* _ASSIGNMENT_: The response must match the data below exactly, line for line.

(Lens distortion parameter data)
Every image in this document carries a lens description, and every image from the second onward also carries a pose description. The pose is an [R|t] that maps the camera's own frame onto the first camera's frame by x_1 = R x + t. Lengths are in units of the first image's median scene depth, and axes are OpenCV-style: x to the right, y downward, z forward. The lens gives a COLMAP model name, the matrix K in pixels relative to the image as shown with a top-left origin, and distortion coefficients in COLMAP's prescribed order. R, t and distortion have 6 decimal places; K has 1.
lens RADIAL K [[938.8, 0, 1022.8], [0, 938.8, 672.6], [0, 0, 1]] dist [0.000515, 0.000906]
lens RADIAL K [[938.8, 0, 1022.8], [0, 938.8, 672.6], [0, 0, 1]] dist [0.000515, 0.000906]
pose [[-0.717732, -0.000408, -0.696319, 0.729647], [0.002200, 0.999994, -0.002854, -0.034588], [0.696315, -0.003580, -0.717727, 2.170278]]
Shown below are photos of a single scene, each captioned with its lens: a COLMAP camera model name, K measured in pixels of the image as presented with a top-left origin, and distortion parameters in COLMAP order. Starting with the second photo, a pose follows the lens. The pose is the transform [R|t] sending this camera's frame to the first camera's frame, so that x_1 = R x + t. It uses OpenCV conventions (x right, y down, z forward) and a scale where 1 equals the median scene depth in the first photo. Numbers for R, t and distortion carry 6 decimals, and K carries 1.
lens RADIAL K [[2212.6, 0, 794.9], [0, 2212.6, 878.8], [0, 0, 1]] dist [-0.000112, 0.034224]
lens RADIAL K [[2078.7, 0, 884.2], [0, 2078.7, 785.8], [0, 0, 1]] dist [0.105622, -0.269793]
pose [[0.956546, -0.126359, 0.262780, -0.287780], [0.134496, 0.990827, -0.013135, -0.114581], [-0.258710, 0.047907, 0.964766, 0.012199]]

* _WRITTEN ANSWER_:
Every image in this document carries a lens description, and every image from the second onward also carries a pose description. The pose is an [R|t] that maps the camera's own frame onto the first camera's frame by x_1 = R x + t. Lengths are in units of the first image's median scene depth, and axes are OpenCV-style: x to the right, y downward, z forward. The lens gives a COLMAP model name, the matrix K in pixels relative to the image as shown with a top-left origin, and distortion coefficients in COLMAP's prescribed order. R, t and distortion have 6 decimal places; K has 1.
lens RADIAL K [[938.8, 0, 1022.8], [0, 938.8, 672.6], [0, 0, 1]] dist [0.000515, 0.000906]
lens RADIAL K [[938.8, 0, 1022.8], [0, 938.8, 672.6], [0, 0, 1]] dist [0.000515, 0.000906]
pose [[-0.717732, -0.000408, -0.696319, 0.729647], [0.002200, 0.999994, -0.002854, -0.034588], [0.696315, -0.003580, -0.717727, 2.170278]]
Shown below are photos of a single scene, each captioned with its lens: a COLMAP camera model name, K measured in pixels of the image as presented with a top-left origin, and distortion parameters in COLMAP order. Starting with the second photo, a pose follows the lens. The pose is the transform [R|t] sending this camera's frame to the first camera's frame, so that x_1 = R x + t. It uses OpenCV conventions (x right, y down, z forward) and a scale where 1 equals the median scene depth in the first photo. Numbers for R, t and distortion carry 6 decimals, and K carries 1.
lens RADIAL K [[2212.6, 0, 794.9], [0, 2212.6, 878.8], [0, 0, 1]] dist [-0.000112, 0.034224]
lens RADIAL K [[2078.7, 0, 884.2], [0, 2078.7, 785.8], [0, 0, 1]] dist [0.105622, -0.269793]
pose [[0.956546, -0.126359, 0.262780, -0.287780], [0.134496, 0.990827, -0.013135, -0.114581], [-0.258710, 0.047907, 0.964766, 0.012199]]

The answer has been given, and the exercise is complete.